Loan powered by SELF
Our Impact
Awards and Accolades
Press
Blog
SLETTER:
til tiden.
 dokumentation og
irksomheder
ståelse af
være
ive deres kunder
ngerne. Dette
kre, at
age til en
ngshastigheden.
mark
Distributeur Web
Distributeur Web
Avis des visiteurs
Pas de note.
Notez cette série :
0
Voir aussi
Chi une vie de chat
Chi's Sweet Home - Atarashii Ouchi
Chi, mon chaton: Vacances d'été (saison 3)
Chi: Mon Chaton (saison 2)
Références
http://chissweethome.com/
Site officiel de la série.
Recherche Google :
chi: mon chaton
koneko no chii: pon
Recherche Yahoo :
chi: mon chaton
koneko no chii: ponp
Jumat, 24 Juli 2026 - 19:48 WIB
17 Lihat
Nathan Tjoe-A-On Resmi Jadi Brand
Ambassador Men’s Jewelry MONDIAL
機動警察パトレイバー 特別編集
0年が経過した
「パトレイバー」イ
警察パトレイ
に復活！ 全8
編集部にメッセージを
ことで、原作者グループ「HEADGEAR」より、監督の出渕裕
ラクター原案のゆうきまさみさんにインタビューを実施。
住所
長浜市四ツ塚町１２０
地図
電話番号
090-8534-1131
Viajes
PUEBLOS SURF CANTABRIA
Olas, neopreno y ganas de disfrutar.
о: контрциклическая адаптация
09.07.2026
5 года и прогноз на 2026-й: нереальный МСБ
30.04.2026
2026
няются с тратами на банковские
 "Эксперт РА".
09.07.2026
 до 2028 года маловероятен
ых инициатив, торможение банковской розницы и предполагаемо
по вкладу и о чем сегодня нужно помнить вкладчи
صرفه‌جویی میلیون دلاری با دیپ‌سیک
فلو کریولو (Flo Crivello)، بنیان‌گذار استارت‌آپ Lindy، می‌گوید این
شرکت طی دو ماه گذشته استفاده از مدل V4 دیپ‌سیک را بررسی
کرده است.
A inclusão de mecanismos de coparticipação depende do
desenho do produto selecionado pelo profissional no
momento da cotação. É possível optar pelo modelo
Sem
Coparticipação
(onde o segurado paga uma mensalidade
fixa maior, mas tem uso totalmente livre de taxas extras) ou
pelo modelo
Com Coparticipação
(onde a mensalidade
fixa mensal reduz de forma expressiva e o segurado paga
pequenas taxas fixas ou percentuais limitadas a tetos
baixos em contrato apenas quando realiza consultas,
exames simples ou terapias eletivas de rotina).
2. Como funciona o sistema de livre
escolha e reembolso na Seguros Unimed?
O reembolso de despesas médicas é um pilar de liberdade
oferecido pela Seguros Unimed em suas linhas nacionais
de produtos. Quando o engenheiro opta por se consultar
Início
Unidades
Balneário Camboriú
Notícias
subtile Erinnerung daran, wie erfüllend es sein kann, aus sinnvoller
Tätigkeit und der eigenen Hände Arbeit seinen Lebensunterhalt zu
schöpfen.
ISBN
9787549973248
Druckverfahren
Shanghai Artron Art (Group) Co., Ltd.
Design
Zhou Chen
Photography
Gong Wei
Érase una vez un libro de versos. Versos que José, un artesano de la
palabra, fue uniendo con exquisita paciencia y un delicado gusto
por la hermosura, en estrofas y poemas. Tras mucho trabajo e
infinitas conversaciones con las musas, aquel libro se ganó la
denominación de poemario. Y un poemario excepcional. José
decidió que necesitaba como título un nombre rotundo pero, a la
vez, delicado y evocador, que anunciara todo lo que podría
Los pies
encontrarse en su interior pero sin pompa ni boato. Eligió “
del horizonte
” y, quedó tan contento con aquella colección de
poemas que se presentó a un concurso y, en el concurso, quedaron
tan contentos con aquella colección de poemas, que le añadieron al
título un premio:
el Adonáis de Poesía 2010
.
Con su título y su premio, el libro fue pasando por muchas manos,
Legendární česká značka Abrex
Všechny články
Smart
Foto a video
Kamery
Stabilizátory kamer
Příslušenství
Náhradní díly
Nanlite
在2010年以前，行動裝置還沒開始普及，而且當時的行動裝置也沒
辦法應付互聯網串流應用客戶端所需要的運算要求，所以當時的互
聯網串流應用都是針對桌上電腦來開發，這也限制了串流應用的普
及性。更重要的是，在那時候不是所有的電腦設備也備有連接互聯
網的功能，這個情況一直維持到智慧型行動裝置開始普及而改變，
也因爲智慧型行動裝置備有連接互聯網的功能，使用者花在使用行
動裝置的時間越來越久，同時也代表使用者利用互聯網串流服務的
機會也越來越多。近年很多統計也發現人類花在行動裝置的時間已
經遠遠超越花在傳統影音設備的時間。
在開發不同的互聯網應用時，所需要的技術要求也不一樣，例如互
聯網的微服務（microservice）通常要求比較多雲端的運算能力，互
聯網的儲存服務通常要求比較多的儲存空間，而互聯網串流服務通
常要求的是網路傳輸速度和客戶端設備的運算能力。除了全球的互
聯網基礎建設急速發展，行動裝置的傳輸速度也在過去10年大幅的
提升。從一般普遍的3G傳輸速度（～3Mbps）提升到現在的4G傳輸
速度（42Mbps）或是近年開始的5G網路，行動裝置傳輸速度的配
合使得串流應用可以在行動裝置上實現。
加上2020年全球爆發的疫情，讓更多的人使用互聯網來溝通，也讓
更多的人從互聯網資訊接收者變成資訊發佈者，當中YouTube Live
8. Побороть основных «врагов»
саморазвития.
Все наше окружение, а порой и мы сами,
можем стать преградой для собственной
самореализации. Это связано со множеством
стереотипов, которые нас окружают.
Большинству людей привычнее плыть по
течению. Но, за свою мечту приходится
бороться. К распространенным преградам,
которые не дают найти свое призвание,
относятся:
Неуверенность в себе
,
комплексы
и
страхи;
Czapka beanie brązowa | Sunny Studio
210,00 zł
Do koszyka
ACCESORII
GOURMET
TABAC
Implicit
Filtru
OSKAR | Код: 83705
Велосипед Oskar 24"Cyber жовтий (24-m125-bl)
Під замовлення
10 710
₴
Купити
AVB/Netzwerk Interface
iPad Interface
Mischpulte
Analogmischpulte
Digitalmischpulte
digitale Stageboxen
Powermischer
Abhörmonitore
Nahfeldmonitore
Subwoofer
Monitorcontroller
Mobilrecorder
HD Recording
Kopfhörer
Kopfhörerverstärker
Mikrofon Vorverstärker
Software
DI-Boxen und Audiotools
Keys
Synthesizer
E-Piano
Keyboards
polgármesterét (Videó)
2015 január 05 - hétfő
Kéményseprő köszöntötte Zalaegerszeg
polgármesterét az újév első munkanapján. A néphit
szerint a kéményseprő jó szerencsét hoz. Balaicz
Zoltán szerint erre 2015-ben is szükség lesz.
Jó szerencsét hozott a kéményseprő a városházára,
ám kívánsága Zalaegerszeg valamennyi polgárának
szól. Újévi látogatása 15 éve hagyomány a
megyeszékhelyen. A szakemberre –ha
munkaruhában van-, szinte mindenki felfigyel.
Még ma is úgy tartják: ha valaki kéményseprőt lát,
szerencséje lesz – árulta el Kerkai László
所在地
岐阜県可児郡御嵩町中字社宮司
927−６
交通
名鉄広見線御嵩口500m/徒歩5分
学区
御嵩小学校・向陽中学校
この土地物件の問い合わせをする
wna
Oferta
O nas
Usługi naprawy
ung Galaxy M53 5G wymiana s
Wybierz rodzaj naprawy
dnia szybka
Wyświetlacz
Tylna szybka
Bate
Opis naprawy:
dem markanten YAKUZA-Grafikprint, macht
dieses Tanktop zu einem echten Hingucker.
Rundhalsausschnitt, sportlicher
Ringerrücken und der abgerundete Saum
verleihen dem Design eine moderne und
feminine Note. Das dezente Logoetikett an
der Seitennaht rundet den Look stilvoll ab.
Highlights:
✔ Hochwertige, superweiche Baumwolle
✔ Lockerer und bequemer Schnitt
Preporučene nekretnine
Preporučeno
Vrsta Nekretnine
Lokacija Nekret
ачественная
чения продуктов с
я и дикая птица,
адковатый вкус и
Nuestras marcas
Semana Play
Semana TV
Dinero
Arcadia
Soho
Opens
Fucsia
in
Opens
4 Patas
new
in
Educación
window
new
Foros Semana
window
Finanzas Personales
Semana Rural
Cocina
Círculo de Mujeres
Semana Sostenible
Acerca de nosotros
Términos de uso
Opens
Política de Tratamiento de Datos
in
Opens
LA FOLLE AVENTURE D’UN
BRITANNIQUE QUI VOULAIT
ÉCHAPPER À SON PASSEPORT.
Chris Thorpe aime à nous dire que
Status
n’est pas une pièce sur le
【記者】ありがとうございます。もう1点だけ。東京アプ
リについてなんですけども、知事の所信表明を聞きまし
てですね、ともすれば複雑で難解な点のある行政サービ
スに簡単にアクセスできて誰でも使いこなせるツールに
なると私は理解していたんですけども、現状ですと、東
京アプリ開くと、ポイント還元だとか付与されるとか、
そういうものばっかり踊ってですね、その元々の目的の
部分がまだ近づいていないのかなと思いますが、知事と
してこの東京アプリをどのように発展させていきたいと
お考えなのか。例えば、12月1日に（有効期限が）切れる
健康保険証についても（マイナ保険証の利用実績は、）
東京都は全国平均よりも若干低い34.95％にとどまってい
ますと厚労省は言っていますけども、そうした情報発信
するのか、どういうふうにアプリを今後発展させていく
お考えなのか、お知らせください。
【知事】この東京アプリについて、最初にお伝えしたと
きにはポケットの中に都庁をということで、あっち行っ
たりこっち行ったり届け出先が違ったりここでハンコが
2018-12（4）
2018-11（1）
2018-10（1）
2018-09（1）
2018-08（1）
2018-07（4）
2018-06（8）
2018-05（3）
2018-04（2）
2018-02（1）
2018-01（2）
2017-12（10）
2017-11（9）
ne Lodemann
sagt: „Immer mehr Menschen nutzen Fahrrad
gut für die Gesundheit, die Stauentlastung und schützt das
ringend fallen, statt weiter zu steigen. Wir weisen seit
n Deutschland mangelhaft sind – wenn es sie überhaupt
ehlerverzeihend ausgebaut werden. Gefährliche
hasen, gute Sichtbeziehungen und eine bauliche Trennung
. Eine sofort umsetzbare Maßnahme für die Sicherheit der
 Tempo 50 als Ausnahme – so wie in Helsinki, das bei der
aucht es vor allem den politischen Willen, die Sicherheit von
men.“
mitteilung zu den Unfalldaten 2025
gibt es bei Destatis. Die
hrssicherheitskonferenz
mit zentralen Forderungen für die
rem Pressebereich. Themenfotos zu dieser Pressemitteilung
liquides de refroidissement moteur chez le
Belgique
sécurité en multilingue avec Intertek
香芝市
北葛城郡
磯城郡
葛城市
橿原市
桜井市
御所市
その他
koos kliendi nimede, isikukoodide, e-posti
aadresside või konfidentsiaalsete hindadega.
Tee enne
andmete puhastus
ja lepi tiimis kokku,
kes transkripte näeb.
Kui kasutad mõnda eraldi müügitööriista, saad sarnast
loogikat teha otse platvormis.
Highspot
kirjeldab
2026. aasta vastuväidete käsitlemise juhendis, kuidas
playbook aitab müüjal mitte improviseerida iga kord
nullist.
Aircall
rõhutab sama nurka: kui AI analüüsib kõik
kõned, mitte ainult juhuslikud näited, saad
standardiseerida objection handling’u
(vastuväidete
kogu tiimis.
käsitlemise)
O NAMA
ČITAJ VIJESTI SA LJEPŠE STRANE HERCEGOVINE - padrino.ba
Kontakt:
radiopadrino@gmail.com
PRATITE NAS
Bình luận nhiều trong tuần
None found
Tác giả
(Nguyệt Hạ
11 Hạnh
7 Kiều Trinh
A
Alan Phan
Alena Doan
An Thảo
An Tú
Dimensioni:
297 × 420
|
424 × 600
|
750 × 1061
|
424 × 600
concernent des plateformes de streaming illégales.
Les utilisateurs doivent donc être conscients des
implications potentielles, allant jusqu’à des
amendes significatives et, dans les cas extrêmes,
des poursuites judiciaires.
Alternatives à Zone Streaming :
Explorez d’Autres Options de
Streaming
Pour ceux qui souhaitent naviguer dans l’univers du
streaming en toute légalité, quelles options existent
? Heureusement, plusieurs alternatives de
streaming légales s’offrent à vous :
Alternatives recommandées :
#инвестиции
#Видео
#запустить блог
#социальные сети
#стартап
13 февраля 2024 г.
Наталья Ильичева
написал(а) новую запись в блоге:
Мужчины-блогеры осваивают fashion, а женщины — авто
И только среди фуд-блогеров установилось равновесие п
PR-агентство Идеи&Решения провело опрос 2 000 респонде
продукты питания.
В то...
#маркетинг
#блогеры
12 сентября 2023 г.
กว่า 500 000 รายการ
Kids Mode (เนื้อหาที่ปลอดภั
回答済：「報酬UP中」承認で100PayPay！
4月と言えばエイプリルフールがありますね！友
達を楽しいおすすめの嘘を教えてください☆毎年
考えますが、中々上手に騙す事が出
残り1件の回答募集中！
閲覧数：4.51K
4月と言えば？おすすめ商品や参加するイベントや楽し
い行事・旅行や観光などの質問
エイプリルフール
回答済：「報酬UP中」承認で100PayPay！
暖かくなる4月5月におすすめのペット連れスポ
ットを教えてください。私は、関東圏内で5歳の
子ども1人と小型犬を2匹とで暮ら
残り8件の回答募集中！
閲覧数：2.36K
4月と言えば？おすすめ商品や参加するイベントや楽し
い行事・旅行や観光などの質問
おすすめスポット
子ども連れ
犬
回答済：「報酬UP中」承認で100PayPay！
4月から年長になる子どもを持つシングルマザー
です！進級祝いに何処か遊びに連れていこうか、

# # # # #

Gather every line of the records that contains the word "vastuväidete".

## REPLY
2026. aasta vastuväidete käsitlemise juhendis, kuidas
(vastuväidete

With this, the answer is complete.